# Help identifying and getting an approximate value for this camera?



## timmilesmusic (Nov 29, 2013)

Hey all,

Stumbled upon 2 of these cameras at my parents house a few days ago. Both in original cases with original accessories and both in similar condition. While the images make them look rusty. this is infact just dirt and wipes away. i'm in the process of cleaning them all up and making them look as new as i can.

I contacted a camera store in california who said it would be worth about $400. I want to check with you guys how accurate this is because he based the evaluation on it being rusty.

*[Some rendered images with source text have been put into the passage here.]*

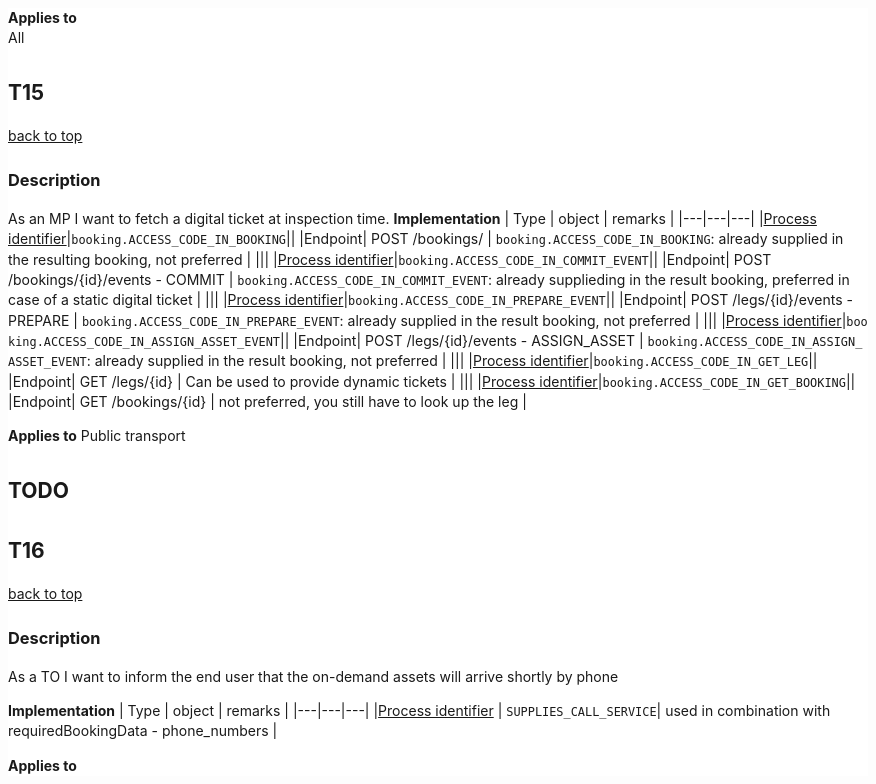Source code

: **Applies to**  
All

## T15 
[back to top](#Use-cases-T)  
### Description
As an MP I want to fetch a digital ticket at inspection time.
**Implementation**
| Type | object | remarks |
|---|---|---|
|[Process identifier](Process-identifier.md)|`booking.ACCESS_CODE_IN_BOOKING`||
|Endpoint| POST /bookings/ | `booking.ACCESS_CODE_IN_BOOKING`: already supplied in the resulting booking, not preferred |
|||
|[Process identifier](Process-identifier.md)|`booking.ACCESS_CODE_IN_COMMIT_EVENT`||
|Endpoint| POST /bookings/{id}/events - COMMIT | `booking.ACCESS_CODE_IN_COMMIT_EVENT`: already supplieding in the result booking, preferred in case of a static digital ticket |
|||
|[Process identifier](Process-identifier.md)|`booking.ACCESS_CODE_IN_PREPARE_EVENT`||
|Endpoint| POST /legs/{id}/events - PREPARE | `booking.ACCESS_CODE_IN_PREPARE_EVENT`: already supplied in the result booking, not preferred |
|||
|[Process identifier](Process-identifier.md)|`booking.ACCESS_CODE_IN_ASSIGN_ASSET_EVENT`||
|Endpoint| POST /legs/{id}/events - ASSIGN_ASSET | `booking.ACCESS_CODE_IN_ASSIGN_ASSET_EVENT`: already supplied in the result booking, not preferred |
|||
|[Process identifier](Process-identifier.md)|`booking.ACCESS_CODE_IN_GET_LEG`||
|Endpoint| GET /legs/{id} | Can be used to provide dynamic tickets |
|||
|[Process identifier](Process-identifier.md)|`booking.ACCESS_CODE_IN_GET_BOOKING`||
|Endpoint| GET /bookings/{id} | not preferred, you still have to look up the leg |

**Applies to**
Public transport

## TODO ##

## T16 
[back to top](#Use-cases-T)  
### Description
As a TO I want to inform the end user that the on-demand assets will arrive shortly by phone

**Implementation**
| Type | object | remarks |
|---|---|---|
|[Process identifier](Process-identifier.md) | `SUPPLIES_CALL_SERVICE`| used in combination with requiredBookingData - phone_numbers |

**Applies to**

any help would be brilliant. 

It looks to be a "Morigraf LMAURICE Cinema Movie Camera"

Images are below:

http://i44.photobucket.com/albums/f2/tim_miles333/image-4.jpeg

http://i44.photobucket.com/albums/f2/tim_miles333/image-7.jpeg

http://i44.photobucket.com/albums/f2/tim_miles333/image-5.jpeg

http://i44.photobucket.com/albums/f2/tim_miles333/image-8.jpeg

http://i44.photobucket.com/albums/f2/tim_miles333/image-9.jpeg

http://i44.photobucket.com/albums/f2/tim_miles333/image-6.jpeg

Thanks so much!!


----------



## webestang64 (Nov 29, 2013)

I think that is on the high side of price. I'd say to a collector, maybe $50-$100.
Here is some info on it.......

Motion Picture Photography: A History, 1891-1960 - H. Mario Raimondo Souto - Google Books


----------



## robbins.photo (Nov 29, 2013)

Looks like something you'd use to slice lunch meat for sandwiches.. lol


----------